Here’s what one birth-worker mama had to say about her experience with taking my DRA online class during her most recent pregnancy:

“Don’t wait to take this class! I waited too long to fix my diastasis (thinking I’ll get around to it) and than I got pregnant with baby number two. I went into that pregnancy with a weak core. I decided to take the DRA program when I was 20 weeks pregnant and so happy that I did. Although, I knew I wasn’t going to see my diastasis close going into my third trimester I did make a little improvement. The knowledge I gained, the exercises that we did, and learning to incorporate “nutritious movements” into my day allowed me to start strengthening my core. And postpartum I have a bag of tools and exercises to heal my body properly. I recommend Carrie’s program to all my students now. Every women, pregnant or not, should learn these important techniques to practice healthy exercise and movement.”  -Rachel Hudson (Childbirth Educator & Mama) 

The latest research shows that you have an 8-week “window” in which to heal a DRA spontaneously.  That doesn’t mean that you won’t be able to heal your separation after eight weeks.  On the contrary, I have seen many women lessen the width of their separation and learn to generate tension in the connective tissue as much as 50 years post delivery!!!  It just means that beyond the 8-week “window,” you will need to participate in some sort of recovery program actively.

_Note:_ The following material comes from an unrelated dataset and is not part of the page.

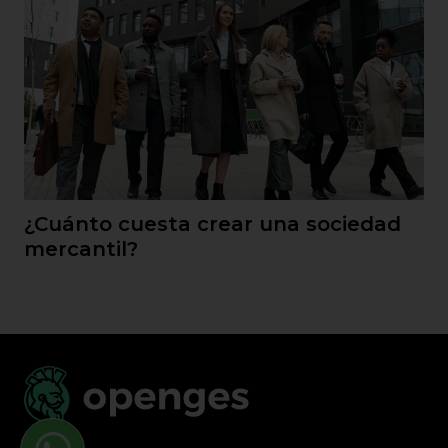
¿Cuánto cuesta crear una sociedad
mercantil?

Here are some things you can do in the first eight weeks postpartum to maximize your recovery “window”:

  1. Wear an abdominal binder as close to 24/7 as you can for the first eight weeks.
  2. Avoid jack-knifing out of bed and watch your body mechanics when caring for the baby (being careful to avoid twisting with heavy objects in your hand, limit time on all 4’s, watch your sitting posture when nursing/feeding your baby, limit time spent bent over the baby as when giving baths and changing diapers).
  3. Allow your body time to heal before introducing exercise.  Start with a program that wakes up your deep abdominal and pelvic floor before adding more.  Consider my DRA online program

Most women I see make a full recovery after having DRA.  A very small percentage will require surgery (abdominoplasty), but I always recommend they start with the most conservative option first.  There is much to be learned about forces and body mechanics and finding your core that will be of value whether surgery is performed or not.  

Knowledge is power, Mamas, so start working on this condition as soon as you notice it!